A distopia do cuidado no brasil opera no corpo das mulheres negras

O corpo negro é um corpo encruzilhada. Sua existência é plena realização dinâmica entre a decisão e o sacrifício.

Douglas Malûngu

 

Cuidado com conceito

A abordagem deste ensaio reconhece as múltiplas possibilidades de conceitos e definições que versam sobre cuidado. No entanto, aqui nos interessa lançar mão de algumas lentes com capacidades multidisciplinares para destacar lugares específicos de interação das mulheres negras e suas relações com a organização social do cuidado bem como a própria economia do cuidado.

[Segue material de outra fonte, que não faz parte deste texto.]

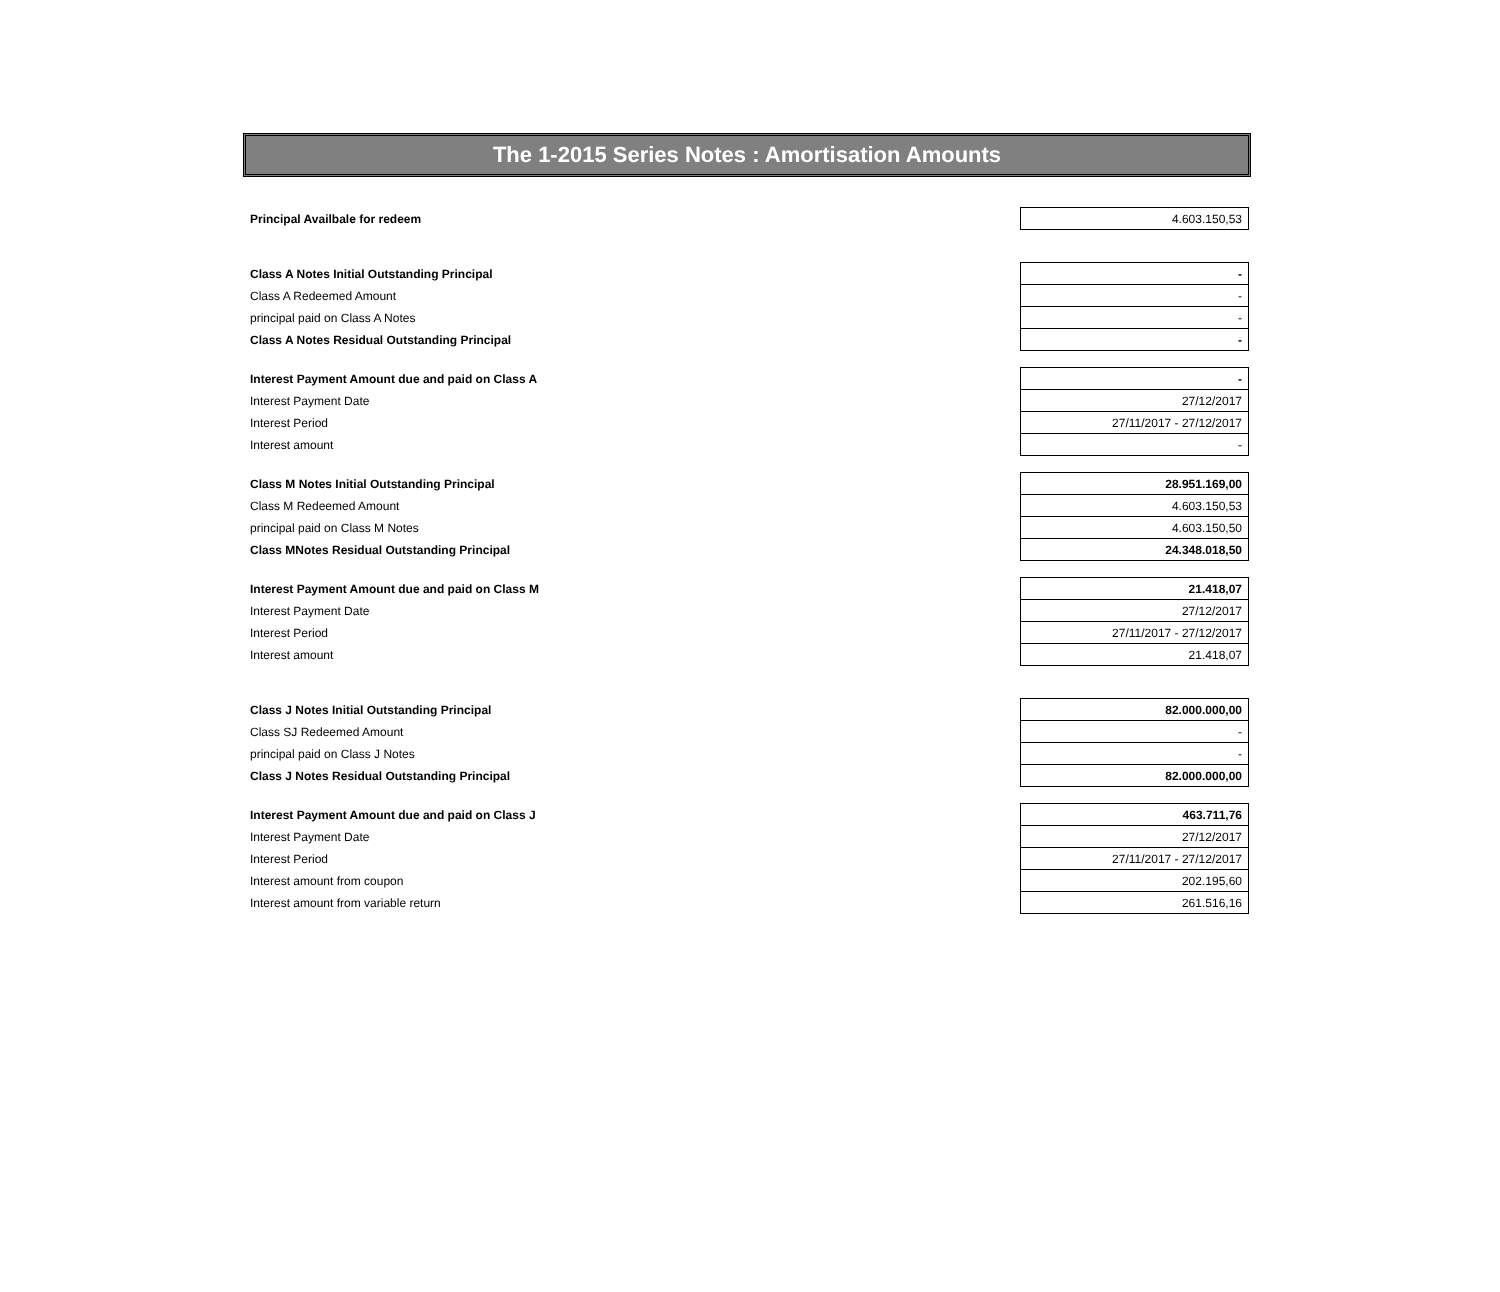The 1-2015 Series Notes : Amortisation Amounts
| Principal Availbale for redeem | 4.603.150,53 |
| Class A Notes Initial Outstanding Principal | - |
| Class A Redeemed Amount | - |
| principal paid on Class A Notes | - |
| Class A Notes Residual Outstanding Principal | - |
| Interest Payment Amount due and paid on Class A | - |
| Interest Payment Date | 27/12/2017 |
| Interest Period | 27/11/2017 - 27/12/2017 |
| Interest amount | - |
| Class M Notes Initial Outstanding Principal | 28.951.169,00 |
| Class M Redeemed Amount | 4.603.150,53 |
| principal paid on Class M Notes | 4.603.150,50 |
| Class MNotes Residual Outstanding Principal | 24.348.018,50 |
| Interest Payment Amount due and paid on Class M | 21.418,07 |
| Interest Payment Date | 27/12/2017 |
| Interest Period | 27/11/2017 - 27/12/2017 |
| Interest amount | 21.418,07 |
| Class J Notes Initial Outstanding Principal | 82.000.000,00 |
| Class SJ Redeemed Amount | - |
| principal paid on Class J Notes | - |
| Class J Notes Residual Outstanding Principal | 82.000.000,00 |
| Interest Payment Amount due and paid on Class J | 463.711,76 |
| Interest Payment Date | 27/12/2017 |
| Interest Period | 27/11/2017 - 27/12/2017 |
| Interest amount from coupon | 202.195,60 |
| Interest amount from variable return | 261.516,16 |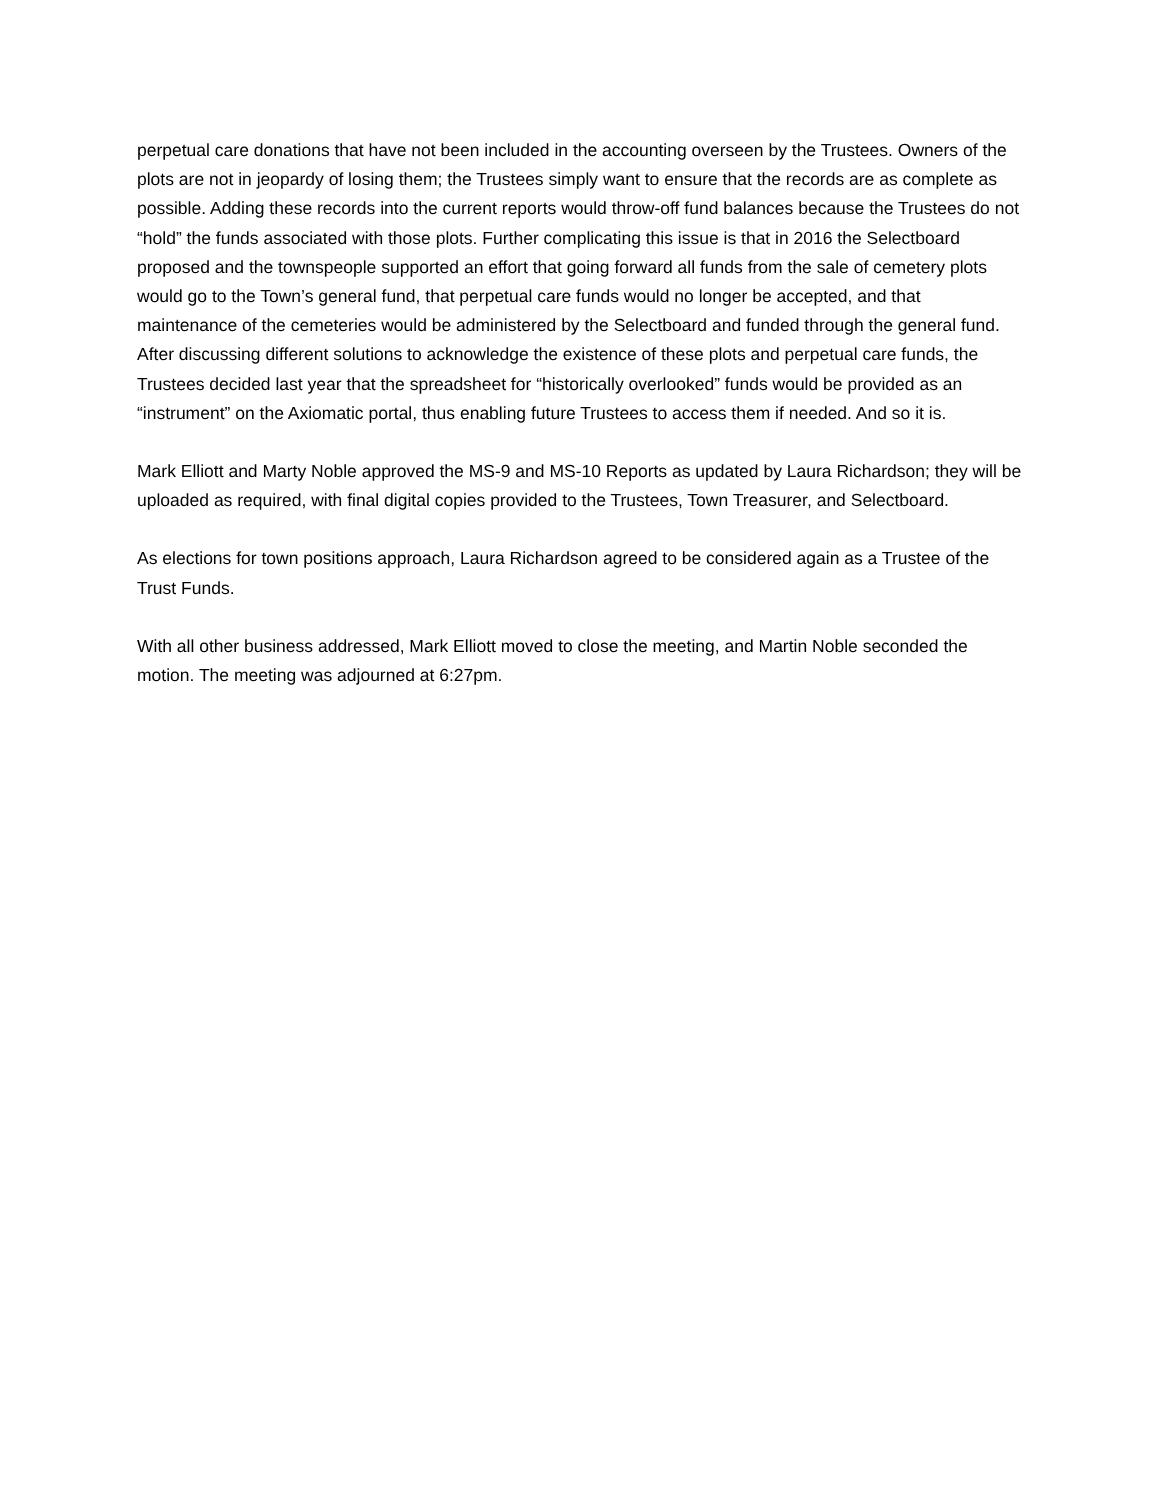perpetual care donations that have not been included in the accounting overseen by the Trustees. Owners of the plots are not in jeopardy of losing them; the Trustees simply want to ensure that the records are as complete as possible. Adding these records into the current reports would throw-off fund balances because the Trustees do not “hold” the funds associated with those plots. Further complicating this issue is that in 2016 the Selectboard proposed and the townspeople supported an effort that going forward all funds from the sale of cemetery plots would go to the Town’s general fund, that perpetual care funds would no longer be accepted, and that maintenance of the cemeteries would be administered by the Selectboard and funded through the general fund. After discussing different solutions to acknowledge the existence of these plots and perpetual care funds, the Trustees decided last year that the spreadsheet for “historically overlooked” funds would be provided as an “instrument” on the Axiomatic portal, thus enabling future Trustees to access them if needed. And so it is.
Mark Elliott and Marty Noble approved the MS-9 and MS-10 Reports as updated by Laura Richardson; they will be uploaded as required, with final digital copies provided to the Trustees, Town Treasurer, and Selectboard.
As elections for town positions approach, Laura Richardson agreed to be considered again as a Trustee of the Trust Funds.
With all other business addressed, Mark Elliott moved to close the meeting, and Martin Noble seconded the motion. The meeting was adjourned at 6:27pm.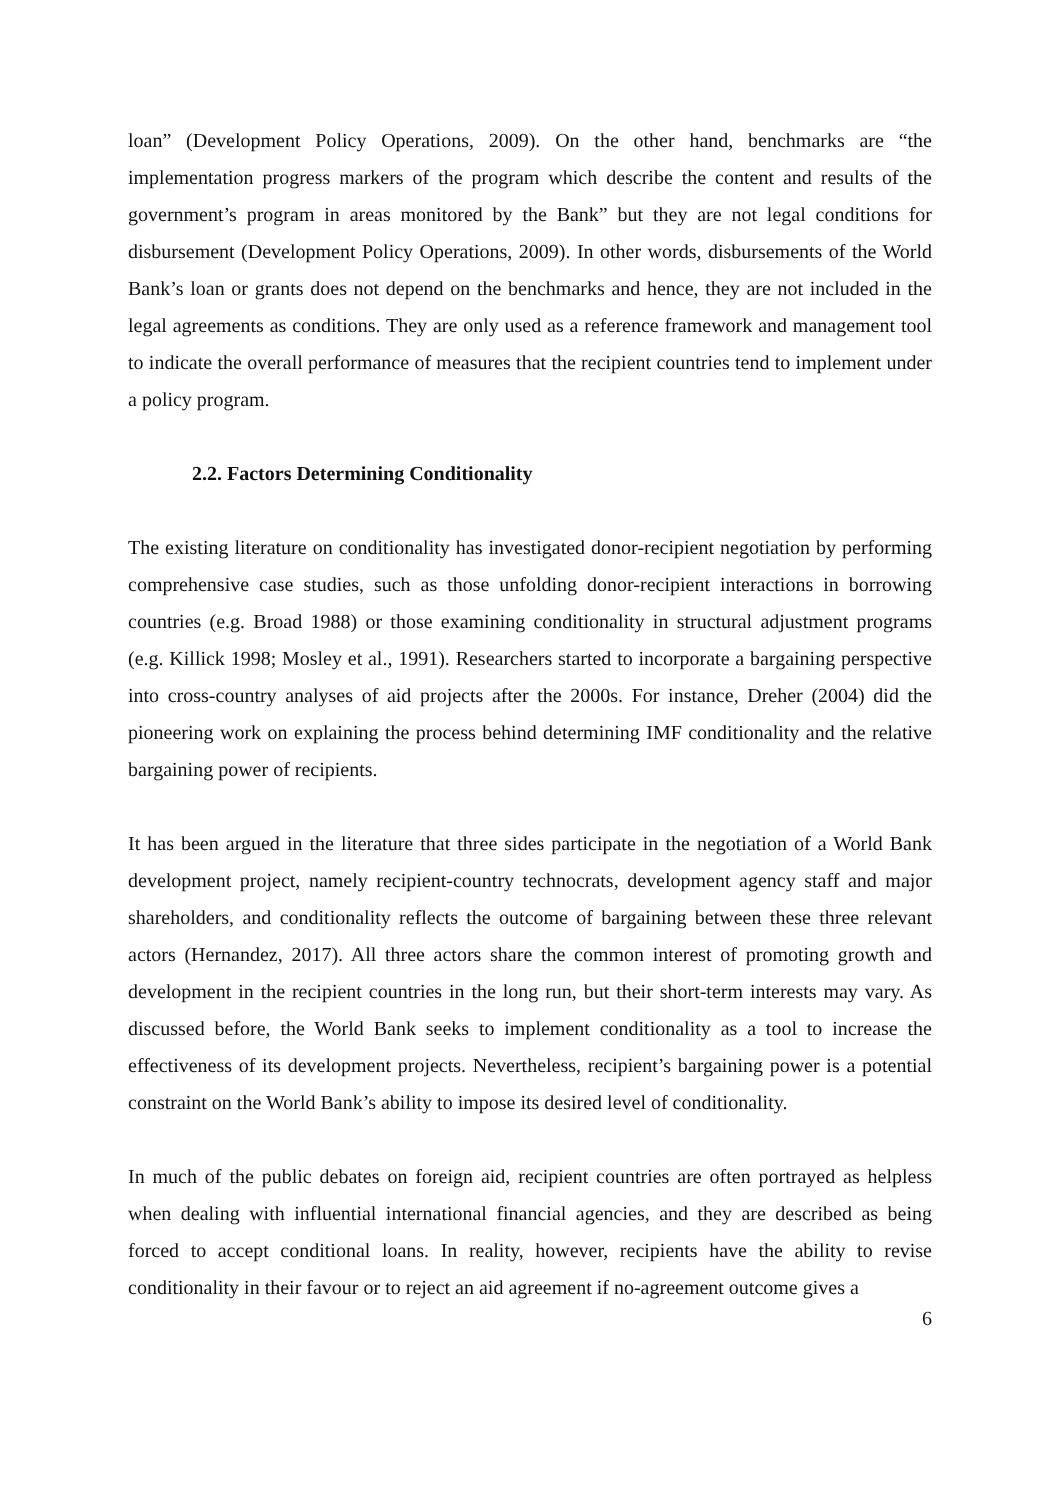loan” (Development Policy Operations, 2009). On the other hand, benchmarks are “the implementation progress markers of the program which describe the content and results of the government’s program in areas monitored by the Bank” but they are not legal conditions for disbursement (Development Policy Operations, 2009). In other words, disbursements of the World Bank’s loan or grants does not depend on the benchmarks and hence, they are not included in the legal agreements as conditions. They are only used as a reference framework and management tool to indicate the overall performance of measures that the recipient countries tend to implement under a policy program.
2.2. Factors Determining Conditionality
The existing literature on conditionality has investigated donor-recipient negotiation by performing comprehensive case studies, such as those unfolding donor-recipient interactions in borrowing countries (e.g. Broad 1988) or those examining conditionality in structural adjustment programs (e.g. Killick 1998; Mosley et al., 1991). Researchers started to incorporate a bargaining perspective into cross-country analyses of aid projects after the 2000s. For instance, Dreher (2004) did the pioneering work on explaining the process behind determining IMF conditionality and the relative bargaining power of recipients.
It has been argued in the literature that three sides participate in the negotiation of a World Bank development project, namely recipient-country technocrats, development agency staff and major shareholders, and conditionality reflects the outcome of bargaining between these three relevant actors (Hernandez, 2017). All three actors share the common interest of promoting growth and development in the recipient countries in the long run, but their short-term interests may vary. As discussed before, the World Bank seeks to implement conditionality as a tool to increase the effectiveness of its development projects. Nevertheless, recipient’s bargaining power is a potential constraint on the World Bank’s ability to impose its desired level of conditionality.
In much of the public debates on foreign aid, recipient countries are often portrayed as helpless when dealing with influential international financial agencies, and they are described as being forced to accept conditional loans. In reality, however, recipients have the ability to revise conditionality in their favour or to reject an aid agreement if no-agreement outcome gives a
6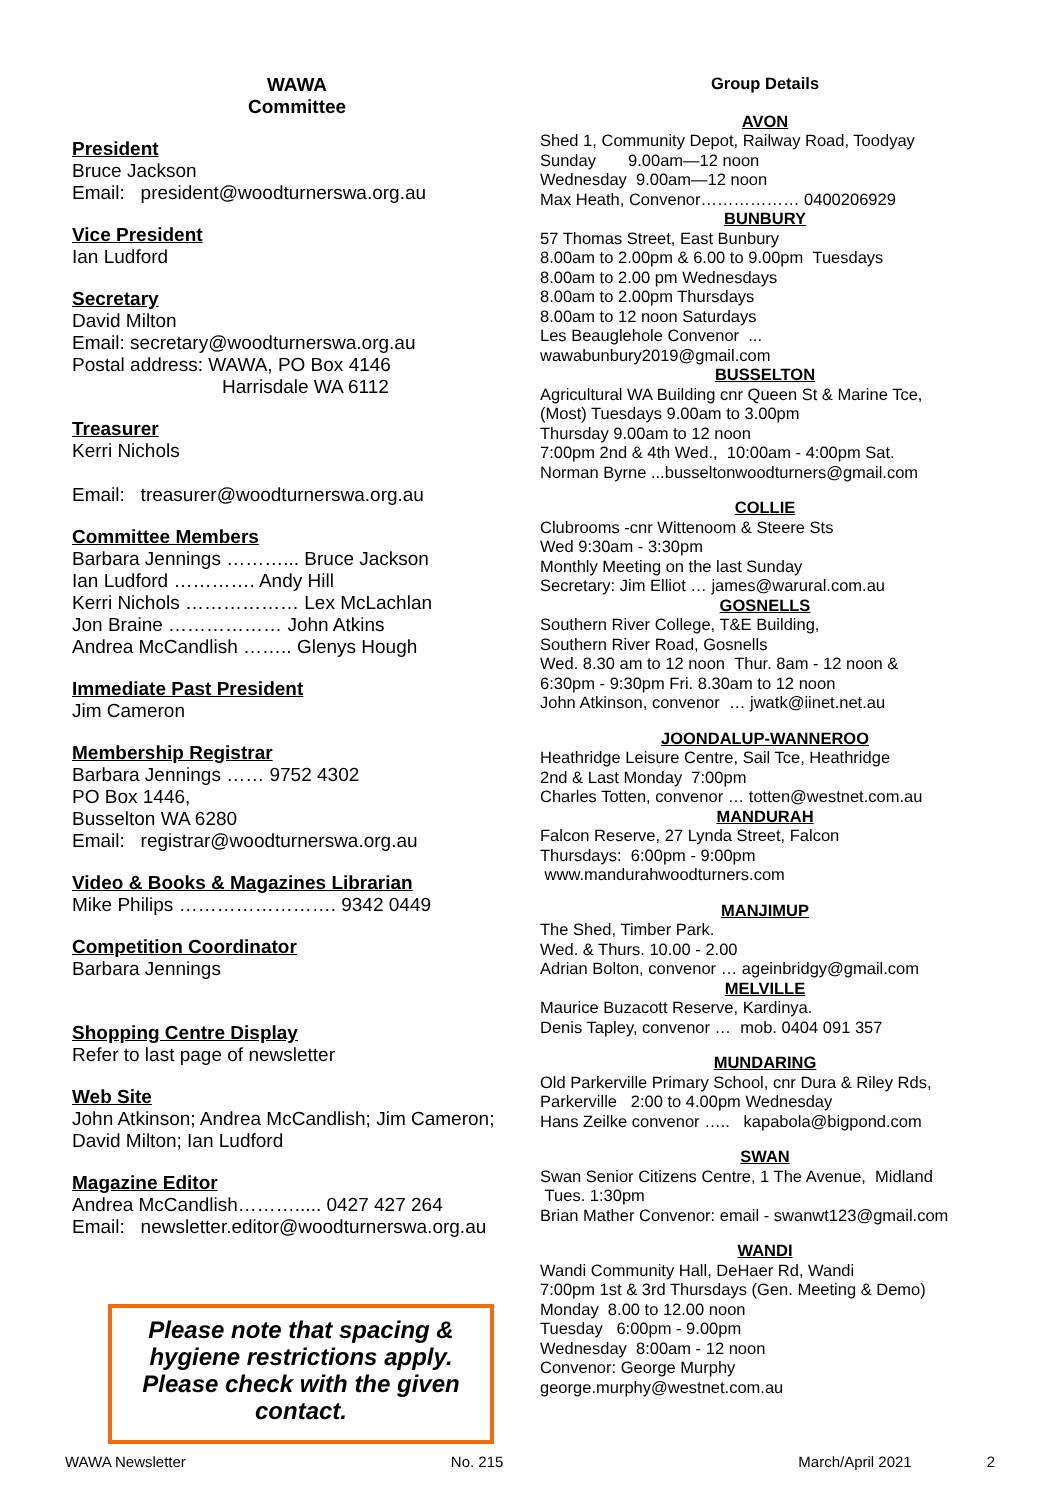WAWA
Committee
President
Bruce Jackson
Email: president@woodturnerswa.org.au
Vice President
Ian Ludford
Secretary
David Milton
Email: secretary@woodturnerswa.org.au
Postal address: WAWA, PO Box 4146
Harrisdale WA 6112
Treasurer
Kerri Nichols
Email: treasurer@woodturnerswa.org.au
Committee Members
Barbara Jennings ………... Bruce Jackson
Ian Ludford …………. Andy Hill
Kerri Nichols ……………… Lex McLachlan
Jon Braine ……………… John Atkins
Andrea McCandlish …….. Glenys Hough
Immediate Past President
Jim Cameron
Membership Registrar
Barbara Jennings …… 9752 4302
PO Box 1446,
Busselton WA 6280
Email: registrar@woodturnerswa.org.au
Video & Books & Magazines Librarian
Mike Philips ……………………. 9342 0449
Competition Coordinator
Barbara Jennings
Shopping Centre Display
Refer to last page of newsletter
Web Site
John Atkinson; Andrea McCandlish; Jim Cameron;
David Milton; Ian Ludford
Magazine Editor
Andrea McCandlish………..... 0427 427 264
Email: newsletter.editor@woodturnerswa.org.au
Please note that spacing & hygiene restrictions apply. Please check with the given contact.
Group Details
AVON
Shed 1, Community Depot, Railway Road, Toodyay
Sunday 9.00am—12 noon
Wednesday 9.00am—12 noon
Max Heath, Convenor……………… 0400206929
BUNBURY
57 Thomas Street, East Bunbury
8.00am to 2.00pm & 6.00 to 9.00pm Tuesdays
8.00am to 2.00 pm Wednesdays
8.00am to 2.00pm Thursdays
8.00am to 12 noon Saturdays
Les Beauglehole Convenor ...
wawabunbury2019@gmail.com
BUSSELTON
Agricultural WA Building cnr Queen St & Marine Tce,
(Most) Tuesdays 9.00am to 3.00pm
Thursday 9.00am to 12 noon
7:00pm 2nd & 4th Wed., 10:00am - 4:00pm Sat.
Norman Byrne ...busseltonwoodturners@gmail.com
COLLIE
Clubrooms -cnr Wittenoom & Steere Sts
Wed 9:30am - 3:30pm
Monthly Meeting on the last Sunday
Secretary: Jim Elliot … james@warural.com.au
GOSNELLS
Southern River College, T&E Building,
Southern River Road, Gosnells
Wed. 8.30 am to 12 noon Thur. 8am - 12 noon &
6:30pm - 9:30pm Fri. 8.30am to 12 noon
John Atkinson, convenor … jwatk@iinet.net.au
JOONDALUP-WANNEROO
Heathridge Leisure Centre, Sail Tce, Heathridge
2nd & Last Monday 7:00pm
Charles Totten, convenor … totten@westnet.com.au
MANDURAH
Falcon Reserve, 27 Lynda Street, Falcon
Thursdays: 6:00pm - 9:00pm
www.mandurahwoodturners.com
MANJIMUP
The Shed, Timber Park.
Wed. & Thurs. 10.00 - 2.00
Adrian Bolton, convenor … ageinbridgy@gmail.com
MELVILLE
Maurice Buzacott Reserve, Kardinya.
Denis Tapley, convenor … mob. 0404 091 357
MUNDARING
Old Parkerville Primary School, cnr Dura & Riley Rds,
Parkerville 2:00 to 4.00pm Wednesday
Hans Zeilke convenor ….. kapabola@bigpond.com
SWAN
Swan Senior Citizens Centre, 1 The Avenue, Midland
Tues. 1:30pm
Brian Mather Convenor: email - swanwt123@gmail.com
WANDI
Wandi Community Hall, DeHaer Rd, Wandi
7:00pm 1st & 3rd Thursdays (Gen. Meeting & Demo)
Monday 8.00 to 12.00 noon
Tuesday 6:00pm - 9.00pm
Wednesday 8:00am - 12 noon
Convenor: George Murphy
george.murphy@westnet.com.au
WAWA Newsletter No. 215 March/April 2021 2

Tal abordagem se impõe com urgência, já que se dá em contexto da pandemia do novo coronavírus no Brasil e se soma aos resultados da combinação entre divisão racial e divisão sexual do trabalho, que, conformada a partir do momento colonial e de duração perene, apresenta como naturalmente associados raça, trabalho e sexo.

Dou início a esse texto ao analisar, primeiramente, a categoria care e localizá-la no tempo e espaço. Afinal, dissecar os termos e conceitos é tarefa imperativa para aprimorar qualquer debate, sobretudo para pessoas negras em diáspora, uma vez que a linguagem é um sustentáculo importante da cultura e que, por meio dela, é possível acessar aspectos da cosmovisão do mundo de outrem.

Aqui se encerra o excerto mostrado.